Abstract: In the talk, we give new results on Milstein and Euler-Maruyama schemes for stochastic differential equations. In particular, we show that a version of Milstein scheme given by second order polynomials of Brownian motion without using iterated integrals holds as a weak approximation in total variation sense under non-commutative vector fields, and show that the accuracy of the extended Milstein scheme is better than that of the Euler-Maruyama scheme in a small noise asymptotic sense. The extended Milstein scheme may be interpreted as an extension of the schemes proposed in Cruzeiro, Malliavin and Thalmaier (2004) and Davie (2014). In computational aspect, the extended Milstein scheme can be applied to the estimation of probability distribution functions by a simple simulation without L\'evy area computation. Numerical examples for finance models demonstrate the validity of the theoretical results.

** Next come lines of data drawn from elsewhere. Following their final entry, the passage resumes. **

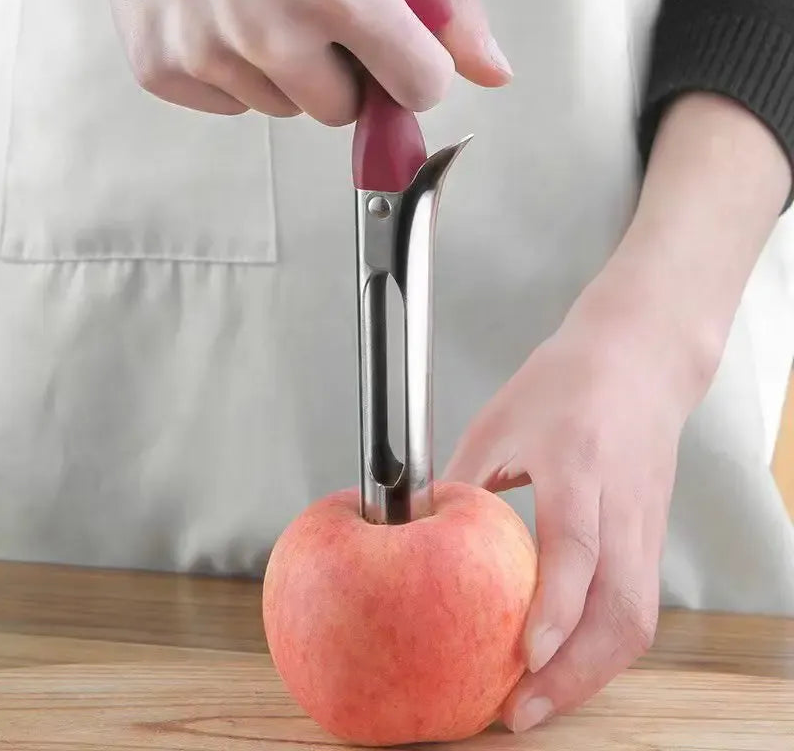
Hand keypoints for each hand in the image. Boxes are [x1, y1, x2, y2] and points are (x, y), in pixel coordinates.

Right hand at [107, 0, 510, 121]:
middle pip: (346, 111)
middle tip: (317, 8)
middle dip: (344, 70)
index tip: (398, 45)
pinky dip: (232, 69)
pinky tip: (222, 12)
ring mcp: (208, 51)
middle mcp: (270, 30)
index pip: (420, 89)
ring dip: (286, 68)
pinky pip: (229, 105)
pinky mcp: (161, 65)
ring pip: (285, 109)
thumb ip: (445, 1)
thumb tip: (491, 72)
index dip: (414, 66)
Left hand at [444, 284, 701, 731]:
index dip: (555, 606)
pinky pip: (638, 607)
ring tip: (542, 701)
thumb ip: (463, 480)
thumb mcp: (499, 420)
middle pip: (620, 607)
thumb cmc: (566, 381)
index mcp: (579, 463)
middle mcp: (622, 503)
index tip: (525, 656)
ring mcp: (645, 524)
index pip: (578, 546)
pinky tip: (570, 661)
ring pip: (636, 620)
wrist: (639, 360)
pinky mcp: (651, 536)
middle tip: (520, 710)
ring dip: (591, 673)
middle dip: (574, 675)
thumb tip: (418, 531)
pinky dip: (604, 648)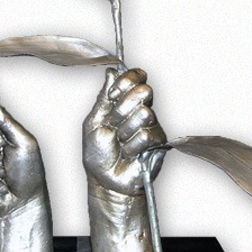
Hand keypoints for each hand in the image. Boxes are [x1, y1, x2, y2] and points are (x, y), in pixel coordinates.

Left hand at [83, 67, 166, 251]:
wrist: (105, 180)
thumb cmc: (97, 153)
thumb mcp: (93, 122)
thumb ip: (103, 97)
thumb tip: (112, 71)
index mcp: (124, 101)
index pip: (136, 77)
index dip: (127, 81)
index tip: (112, 95)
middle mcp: (140, 109)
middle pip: (144, 91)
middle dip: (122, 108)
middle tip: (113, 123)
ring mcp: (151, 125)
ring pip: (145, 114)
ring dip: (125, 131)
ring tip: (120, 143)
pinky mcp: (159, 142)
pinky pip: (148, 135)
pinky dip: (132, 146)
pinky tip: (128, 153)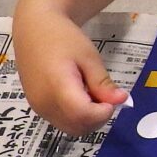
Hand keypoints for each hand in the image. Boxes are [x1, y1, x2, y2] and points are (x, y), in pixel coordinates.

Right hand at [12, 9, 126, 136]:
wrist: (34, 28)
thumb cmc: (63, 38)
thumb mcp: (89, 57)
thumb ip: (102, 83)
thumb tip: (122, 101)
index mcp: (57, 87)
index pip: (84, 115)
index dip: (103, 112)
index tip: (113, 97)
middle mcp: (44, 103)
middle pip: (78, 127)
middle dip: (98, 117)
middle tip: (105, 95)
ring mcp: (38, 107)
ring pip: (70, 128)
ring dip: (88, 119)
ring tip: (92, 93)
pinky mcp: (36, 106)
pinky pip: (61, 121)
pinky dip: (76, 116)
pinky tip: (80, 95)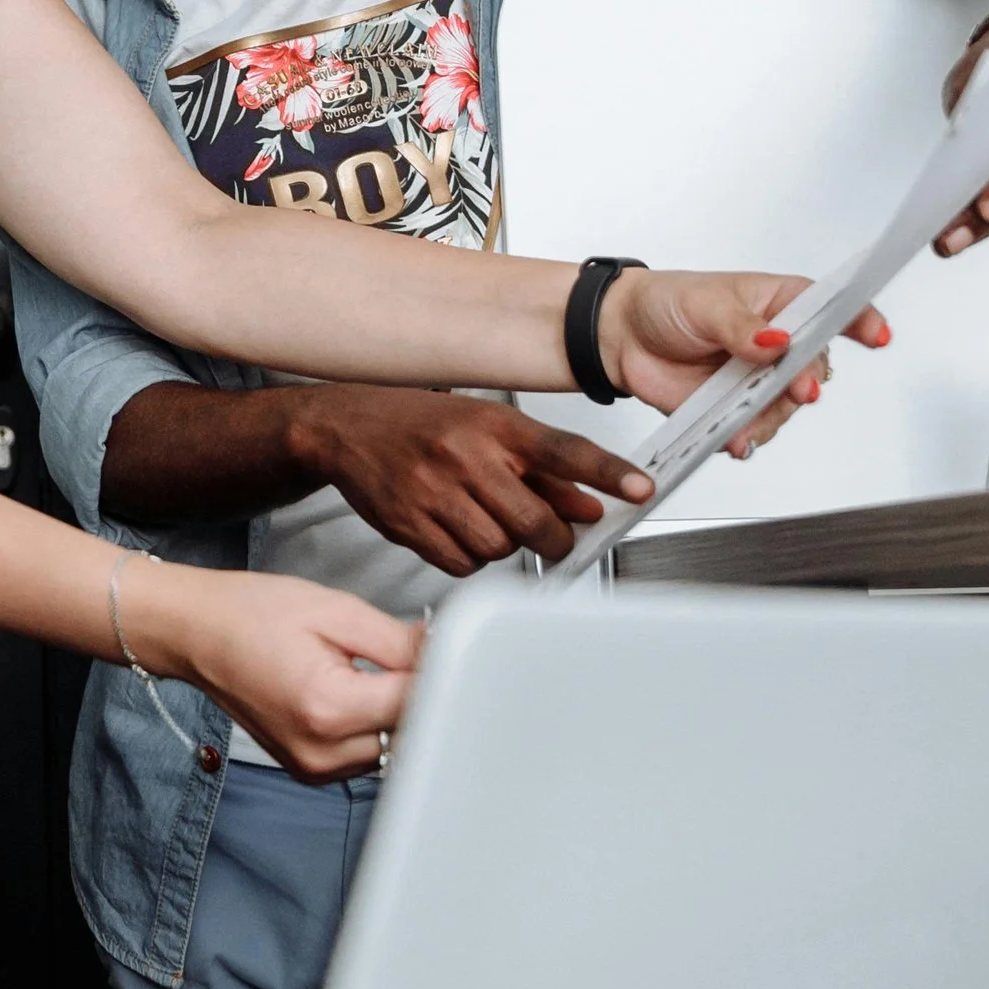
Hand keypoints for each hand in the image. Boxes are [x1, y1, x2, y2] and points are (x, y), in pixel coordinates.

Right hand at [119, 557, 420, 777]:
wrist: (194, 633)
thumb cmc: (249, 614)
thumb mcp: (335, 610)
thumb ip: (399, 640)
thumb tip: (446, 651)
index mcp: (327, 708)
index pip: (419, 703)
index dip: (440, 670)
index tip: (443, 646)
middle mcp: (320, 751)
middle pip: (410, 732)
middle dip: (419, 692)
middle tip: (409, 652)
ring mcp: (312, 768)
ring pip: (392, 748)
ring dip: (396, 713)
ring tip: (372, 671)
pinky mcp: (309, 771)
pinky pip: (365, 755)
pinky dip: (372, 726)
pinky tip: (357, 693)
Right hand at [299, 386, 655, 573]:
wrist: (347, 428)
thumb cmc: (420, 424)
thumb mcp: (487, 430)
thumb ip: (543, 471)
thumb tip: (590, 506)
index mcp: (493, 427)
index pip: (565, 450)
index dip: (608, 472)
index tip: (641, 489)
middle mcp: (464, 457)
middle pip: (535, 520)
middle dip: (555, 538)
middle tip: (556, 537)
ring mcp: (433, 492)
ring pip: (498, 547)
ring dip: (505, 546)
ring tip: (489, 521)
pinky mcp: (409, 524)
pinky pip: (461, 564)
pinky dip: (470, 558)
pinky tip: (460, 532)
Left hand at [597, 267, 888, 451]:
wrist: (620, 338)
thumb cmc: (667, 304)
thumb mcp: (706, 305)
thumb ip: (742, 327)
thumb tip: (775, 341)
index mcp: (782, 304)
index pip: (834, 309)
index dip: (861, 321)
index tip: (877, 335)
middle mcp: (779, 345)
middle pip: (814, 368)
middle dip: (807, 382)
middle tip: (798, 389)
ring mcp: (759, 381)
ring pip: (786, 408)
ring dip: (772, 418)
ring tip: (746, 423)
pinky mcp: (735, 411)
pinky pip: (754, 431)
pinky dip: (746, 438)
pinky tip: (736, 440)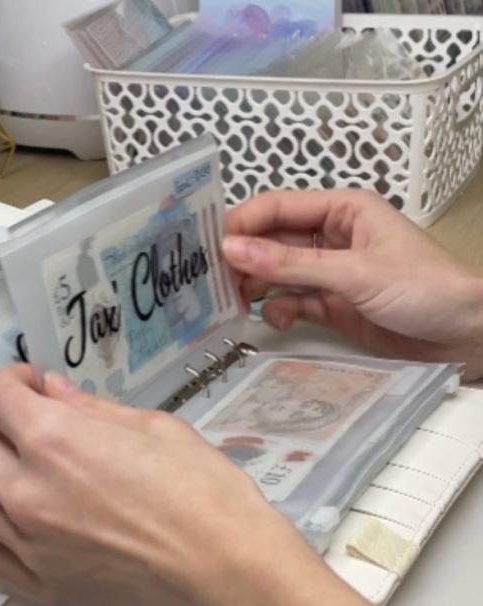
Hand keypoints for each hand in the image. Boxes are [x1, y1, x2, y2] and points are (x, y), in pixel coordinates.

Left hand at [0, 365, 367, 605]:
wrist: (229, 570)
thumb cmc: (203, 495)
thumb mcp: (153, 427)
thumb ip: (89, 407)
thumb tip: (51, 389)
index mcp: (55, 441)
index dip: (11, 382)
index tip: (29, 387)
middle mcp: (29, 491)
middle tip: (29, 428)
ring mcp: (30, 543)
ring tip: (28, 475)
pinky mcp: (42, 584)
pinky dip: (5, 532)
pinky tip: (39, 523)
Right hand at [223, 189, 482, 379]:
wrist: (468, 337)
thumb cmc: (426, 289)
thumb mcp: (354, 273)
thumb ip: (290, 264)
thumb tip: (232, 250)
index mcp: (342, 210)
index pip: (278, 207)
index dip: (242, 223)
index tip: (209, 246)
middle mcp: (332, 237)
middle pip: (271, 241)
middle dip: (243, 259)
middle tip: (212, 281)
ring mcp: (330, 273)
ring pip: (277, 273)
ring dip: (256, 286)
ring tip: (234, 303)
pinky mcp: (332, 306)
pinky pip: (291, 302)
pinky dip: (278, 310)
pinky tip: (276, 320)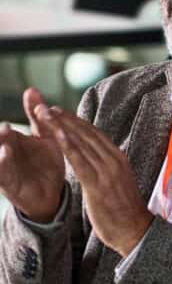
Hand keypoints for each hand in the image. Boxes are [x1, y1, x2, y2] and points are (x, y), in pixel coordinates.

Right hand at [0, 89, 65, 221]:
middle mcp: (6, 152)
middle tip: (6, 127)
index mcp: (15, 140)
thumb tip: (31, 89)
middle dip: (1, 133)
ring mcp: (6, 168)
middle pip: (0, 140)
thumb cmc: (47, 163)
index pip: (6, 128)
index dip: (7, 123)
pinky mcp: (8, 183)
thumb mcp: (45, 136)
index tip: (8, 117)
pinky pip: (1, 173)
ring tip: (5, 137)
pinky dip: (1, 164)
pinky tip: (5, 154)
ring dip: (0, 148)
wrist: (53, 193)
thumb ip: (37, 115)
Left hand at [36, 102, 150, 256]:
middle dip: (64, 119)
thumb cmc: (124, 210)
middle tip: (46, 107)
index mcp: (119, 158)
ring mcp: (107, 171)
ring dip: (61, 127)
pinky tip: (55, 135)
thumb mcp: (116, 182)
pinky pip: (79, 161)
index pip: (94, 134)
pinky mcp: (97, 184)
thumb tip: (93, 159)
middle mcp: (114, 160)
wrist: (135, 231)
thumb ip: (105, 167)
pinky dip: (66, 146)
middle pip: (86, 134)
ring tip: (45, 115)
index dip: (75, 121)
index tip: (59, 112)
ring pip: (80, 143)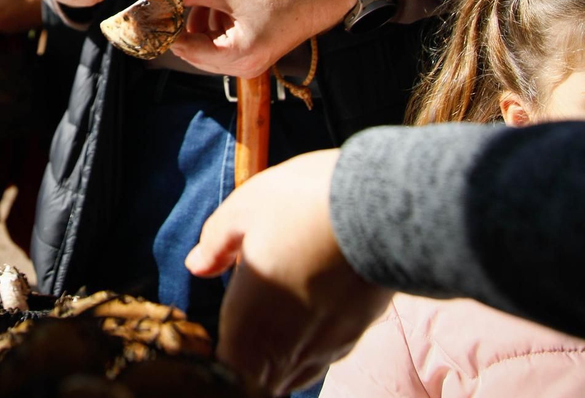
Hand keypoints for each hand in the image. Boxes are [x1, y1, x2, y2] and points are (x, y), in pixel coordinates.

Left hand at [166, 0, 354, 77]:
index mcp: (238, 56)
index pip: (185, 48)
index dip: (164, 27)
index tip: (149, 7)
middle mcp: (242, 68)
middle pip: (193, 50)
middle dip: (181, 24)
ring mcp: (248, 64)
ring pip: (205, 46)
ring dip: (198, 23)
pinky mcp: (252, 55)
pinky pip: (220, 44)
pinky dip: (213, 26)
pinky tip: (219, 6)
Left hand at [186, 150, 392, 394]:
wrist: (387, 206)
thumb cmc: (304, 204)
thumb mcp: (245, 209)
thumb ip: (216, 244)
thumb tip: (197, 265)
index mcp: (251, 324)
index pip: (228, 372)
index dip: (220, 360)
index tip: (218, 337)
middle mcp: (290, 347)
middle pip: (261, 381)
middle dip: (248, 362)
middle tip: (242, 332)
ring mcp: (329, 345)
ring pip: (296, 373)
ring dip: (279, 357)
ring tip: (274, 324)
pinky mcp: (359, 331)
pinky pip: (326, 354)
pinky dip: (311, 343)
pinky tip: (312, 311)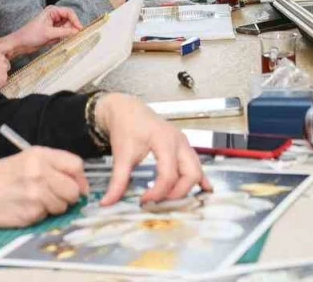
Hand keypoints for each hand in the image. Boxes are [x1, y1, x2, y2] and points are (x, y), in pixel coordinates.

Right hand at [0, 147, 89, 227]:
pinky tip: (27, 208)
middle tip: (58, 196)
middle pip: (74, 189)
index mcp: (40, 155)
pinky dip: (41, 214)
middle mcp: (41, 173)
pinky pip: (48, 216)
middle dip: (70, 195)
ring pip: (63, 206)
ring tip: (37, 200)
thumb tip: (78, 180)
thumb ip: (52, 164)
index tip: (78, 184)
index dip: (79, 177)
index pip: (76, 165)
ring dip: (55, 206)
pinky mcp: (32, 214)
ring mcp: (37, 195)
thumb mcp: (25, 158)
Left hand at [12, 7, 82, 54]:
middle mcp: (54, 16)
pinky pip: (63, 33)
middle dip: (71, 28)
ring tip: (61, 39)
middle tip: (71, 37)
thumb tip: (77, 32)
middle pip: (70, 20)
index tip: (80, 30)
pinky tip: (57, 41)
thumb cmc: (31, 35)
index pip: (69, 13)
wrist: (20, 44)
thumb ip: (64, 32)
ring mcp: (54, 24)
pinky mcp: (54, 32)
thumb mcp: (49, 33)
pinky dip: (63, 38)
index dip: (76, 21)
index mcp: (52, 11)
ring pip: (68, 28)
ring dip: (67, 34)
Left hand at [95, 93, 211, 205]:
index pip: (169, 174)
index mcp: (164, 140)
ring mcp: (184, 144)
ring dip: (186, 188)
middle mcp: (179, 142)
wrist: (128, 110)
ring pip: (197, 170)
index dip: (158, 192)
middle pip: (191, 174)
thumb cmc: (126, 128)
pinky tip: (204, 190)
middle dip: (177, 193)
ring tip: (169, 199)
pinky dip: (200, 179)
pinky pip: (198, 165)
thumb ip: (118, 181)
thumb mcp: (120, 155)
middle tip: (159, 202)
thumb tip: (108, 203)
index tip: (143, 201)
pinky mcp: (184, 147)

Title: Large-time behavior of optimal portfolios and their sensitivities in non-affine models

Abstract: We investigate a large-time behavior of the optimal portfolio and its sensitivity in non-affine models. An investor maximizes the expected utility with constant relative risk aversion under an incomplete market consisting of a safe asset, several risky assets, and a single non-affine state process. Two specific non-affine state models are covered: 3/2 process and inverse Bessel process. We first show that the optimal portfolio converges to a time-homogeneous portfolio that depends only on the current state variable. The time-homogeneous portfolio and the convergence rate are computed explicitly for the two non-affine models. To show this, the Hansen-Scheinkman factorization is used as a main tool. We also conduct a sensitivity analysis of the optimal portfolio and investigate its large-time asymptotic behavior.

Title: Design of Market-Clearing Technology

Abstract: Advances in technology have increased interest in innovations that clear multiple assets-traditionally, assets have cleared independently. This paper examines the problem of designing multi-asset market clearing with a rich family of cross-asset demand conditioning rules. Suitably designed market-clearing technology improves efficiency relative to independent clearing of all assets under general conditions. Depending on market characteristics, efficient design requires different disclosure and possibly withholding of past data from past- and current rounds. Our results qualify in which markets' investment in multi-asset market-clearing technology is worthwhile. We identify a subclass of designs that can equivalently be implemented dynamically without requiring an investment in multi-asset technology. This work is based on a collaboration with M. Rostek and C. Lyu.